**DIRECTIVE**
What you give back should be exactly the lines from the one with "2+ episodes, AKISSI: 90 -> none" through the final line of the material, pictures removed; please add nothing.

**** DATA PROVIDED

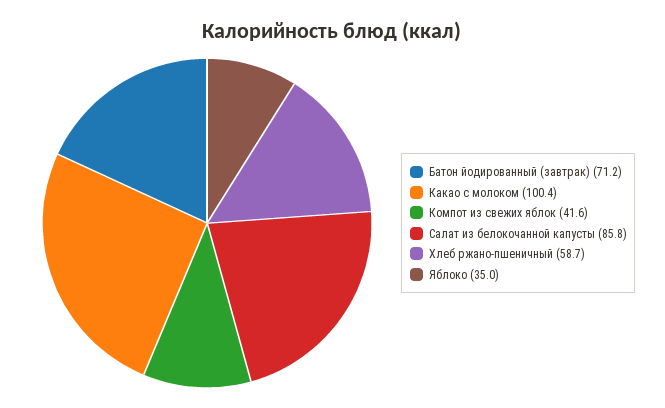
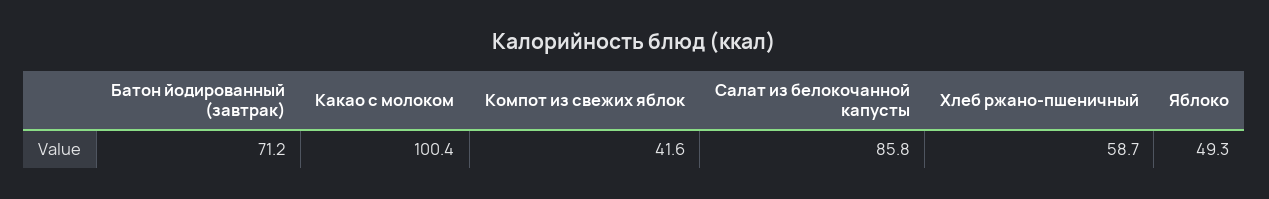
Яблоко: 35 -> 49.3

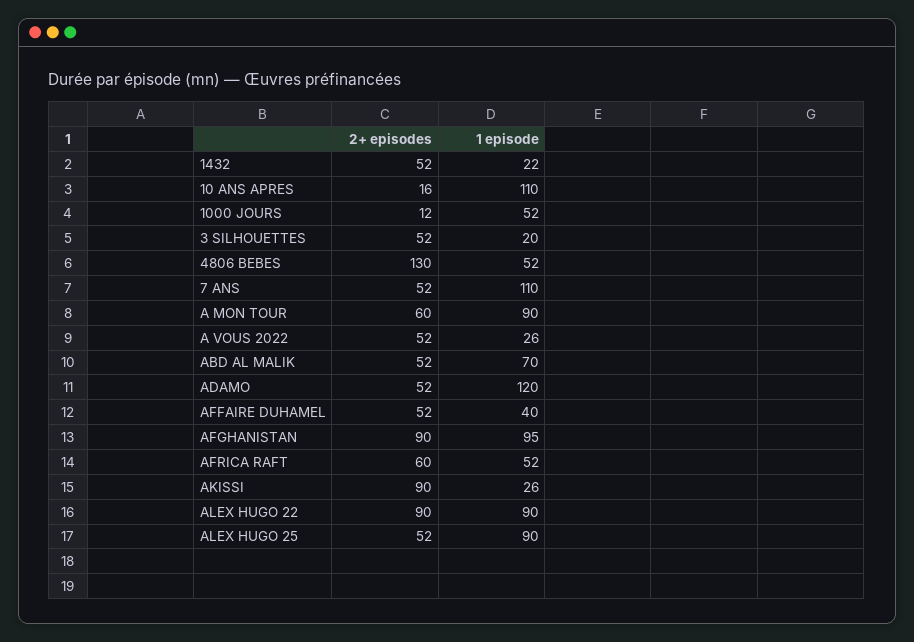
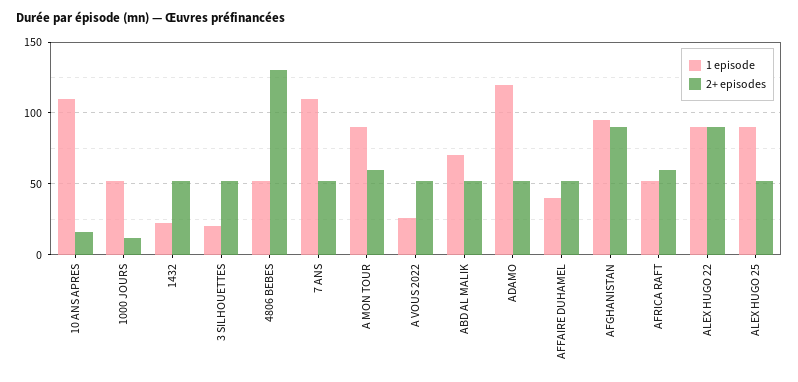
2+ episodes, AKISSI: 90 -> none
1 episode, AKISSI: 26 -> none

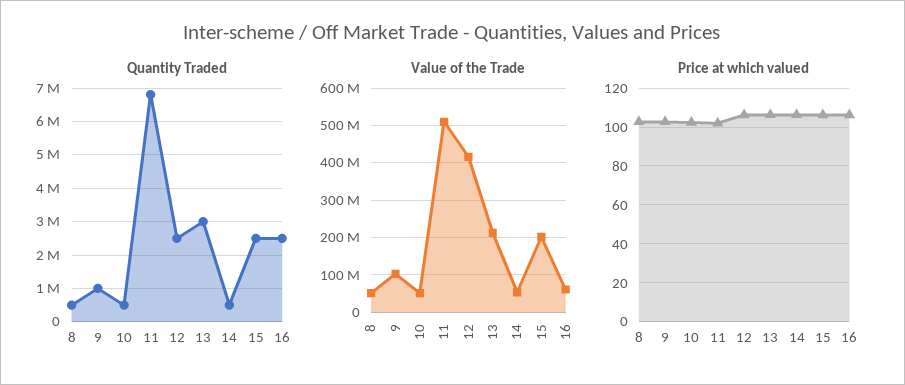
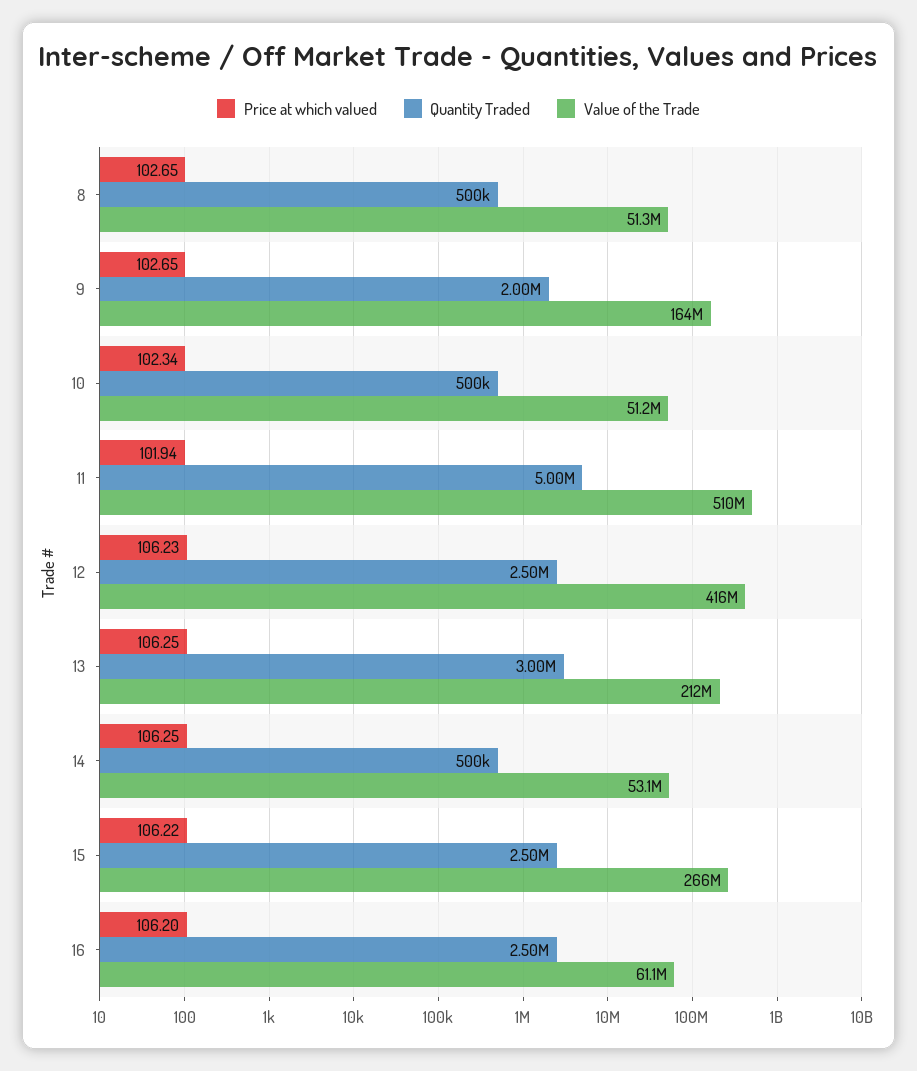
Quantity Traded, 9: 1000000 -> 2000000
Quantity Traded, 11: 6800000 -> 5000000
Value of the Trade, 9: 100000000 -> 164000000
Value of the Trade, 15: 200000000 -> 266000000

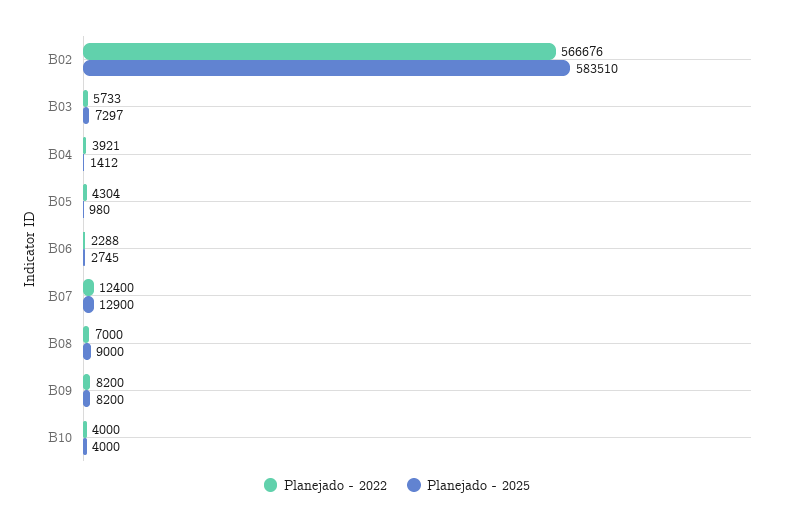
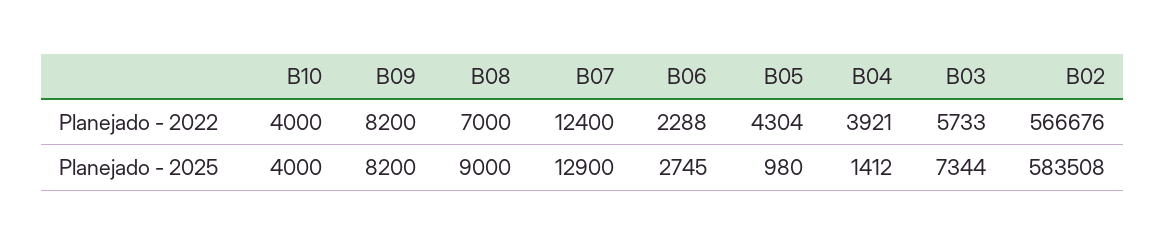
Planejado - 2025, B02: 583510 -> 583508
Planejado - 2025, B03: 7297 -> 7344

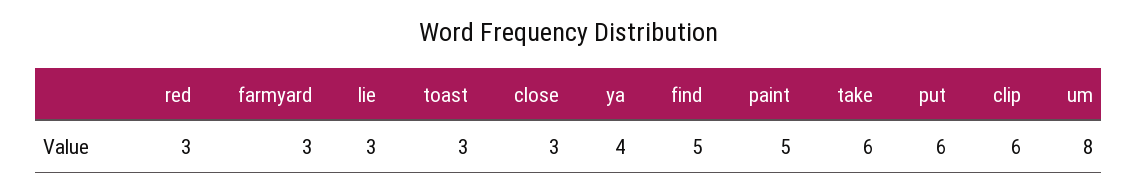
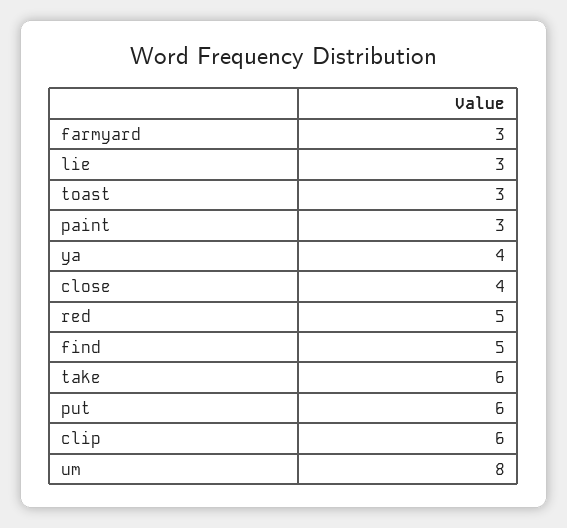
red: 3 -> 5
close: 3 -> 4
paint: 5 -> 3

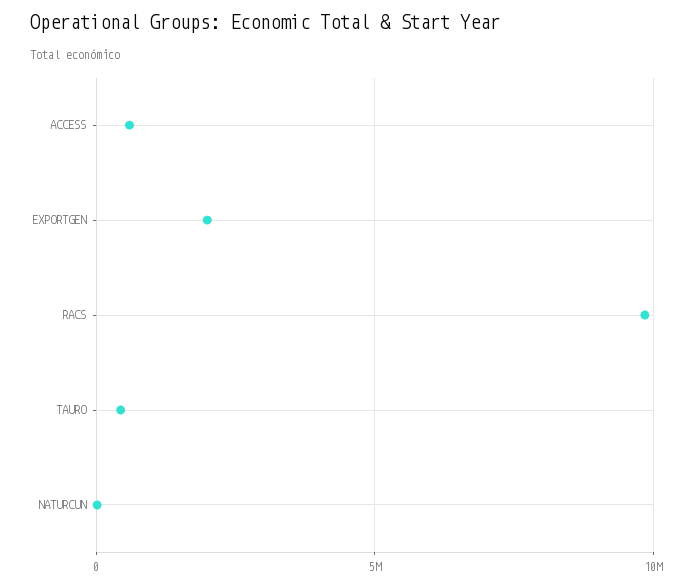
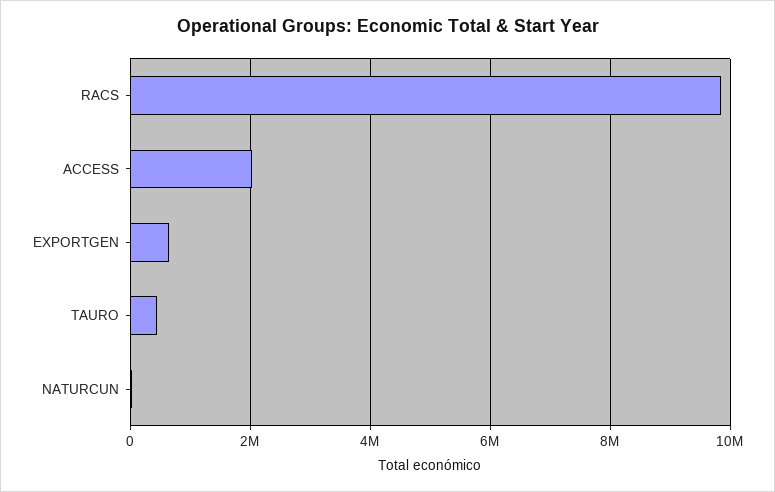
ACCESS: 500000 -> 2000000
EXPORTGEN: 2000000 -> 600000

********

**EXERCISE RESPONSE**
2+ episodes, AKISSI: 90 -> none
1 episode, AKISSI: 26 -> none

Quantity Traded, 9: 1000000 -> 2000000
Quantity Traded, 11: 6800000 -> 5000000
Value of the Trade, 9: 100000000 -> 164000000
Value of the Trade, 15: 200000000 -> 266000000

Planejado - 2025, B02: 583510 -> 583508
Planejado - 2025, B03: 7297 -> 7344

red: 3 -> 5
close: 3 -> 4
paint: 5 -> 3

ACCESS: 500000 -> 2000000
EXPORTGEN: 2000000 -> 600000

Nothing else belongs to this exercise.